There was no mistaking it. It was in the matching caramel-colored skin tone. It was in the insane, chiseled bone structure. It was in the height and width of their strong bodies. And, lastly, it was in the identical shade to their eyes.
Enzo.
Paine's half brother.
The only real difference between them, other than their voices, was the fact that Enzo's face was swollen and bruised like he had taken a very recent, very brutal beating.

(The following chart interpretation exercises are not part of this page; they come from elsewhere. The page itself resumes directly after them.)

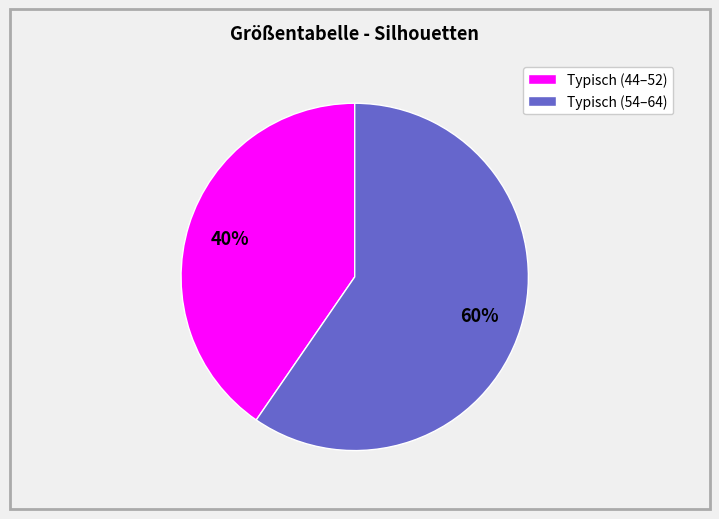

To the nearest percent, what portion does Typisch (54–64) represent?

60%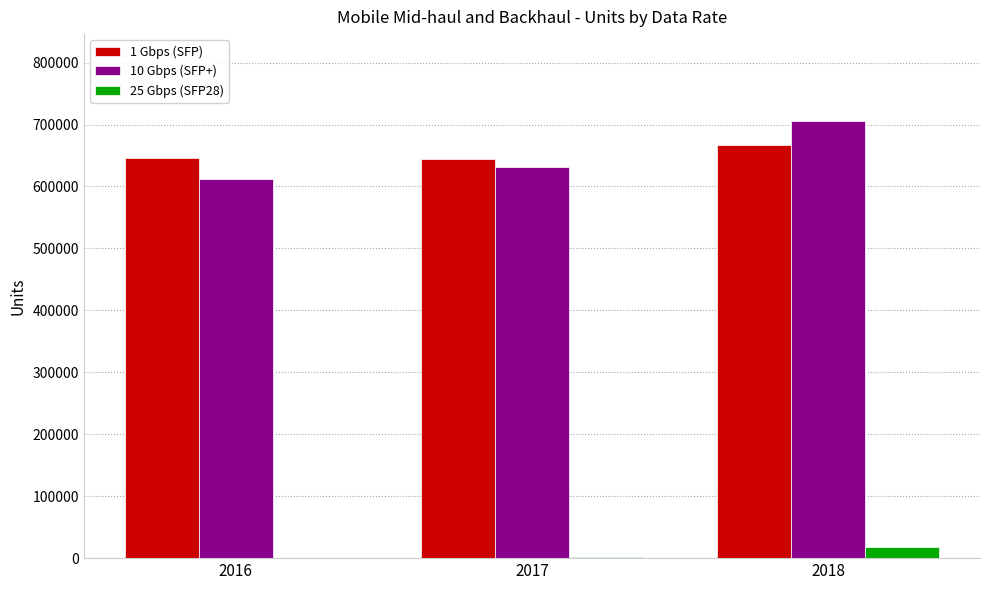

Count the number of data series in this chart.

3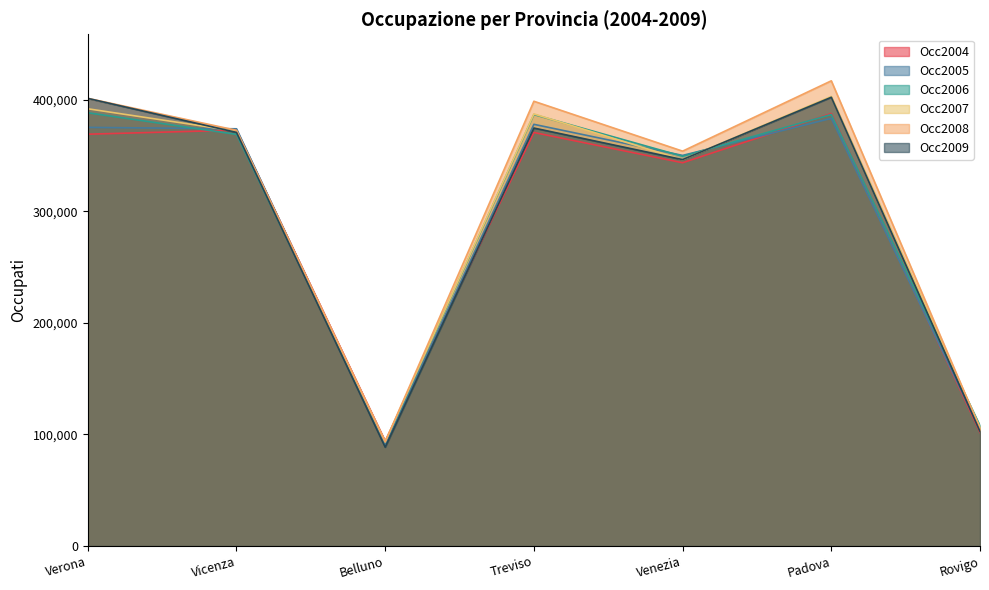

Which label corresponds to the smallest value in the chart?

Belluno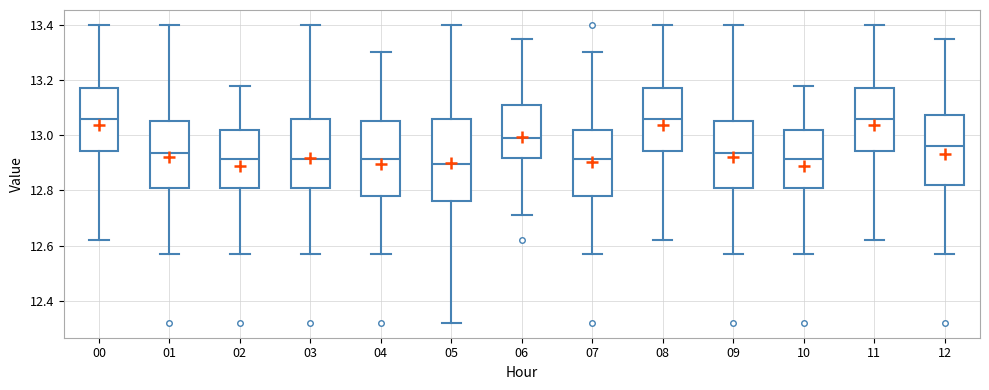

Which box is the tallest, from its lower edge to its upper edge?

05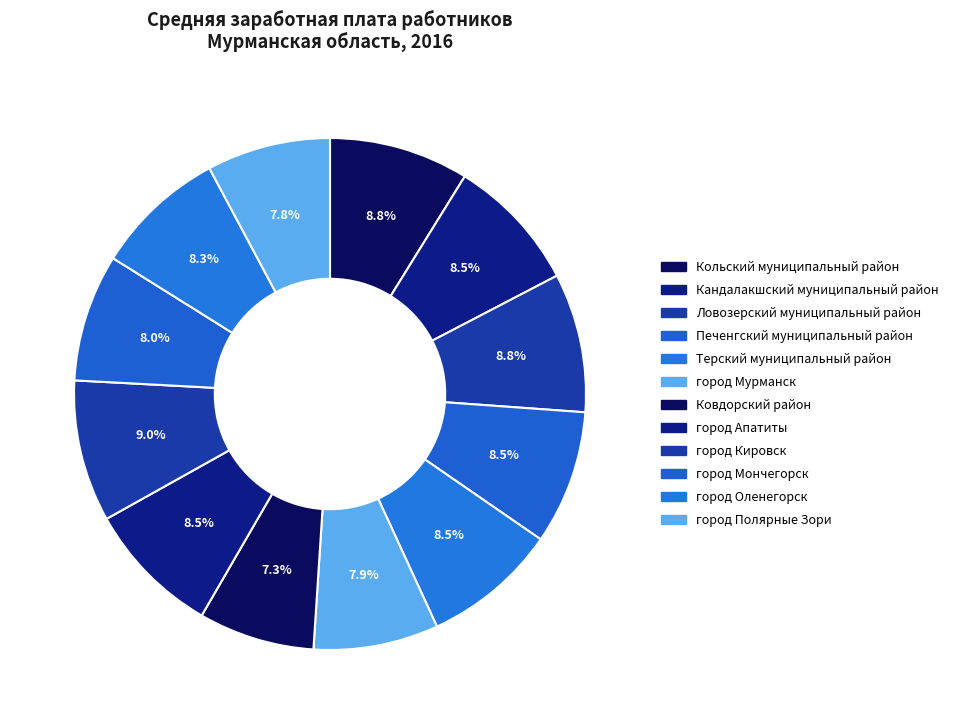

Which slice is the largest?

город Кировск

It didn't really take much for me to realize that my sister was the one who had, in some way, made that happen to him.
I turned back and Paine's eyes were on mine for a second and I saw the split feelings there: the need to come to me, and the need to handle his business.
I waved a hand at him, hoping he took it to mean 'do what you need to do, I'm fine'.
The next second, his gun was tucked away, and he was flying, positively flying across the room toward D. Full force, his body slammed into D's, sending them both spiraling into the table behind D. Their impact landed with a slam and grunt from D as Paine pushed up, swung an arm back, and started hitting.
I watched for all of ten seconds, seeing his fist collide with D's face at least three times in that span, making a spray of blood fly up and spatter across his shirt and face.
That was about all I could take.
The rest of the men seemed to reach an understanding at that point, all of them tucking their guns away and realizing that this was not their fight. Shooter and Sawyer turned back to me and both started to move in my direction.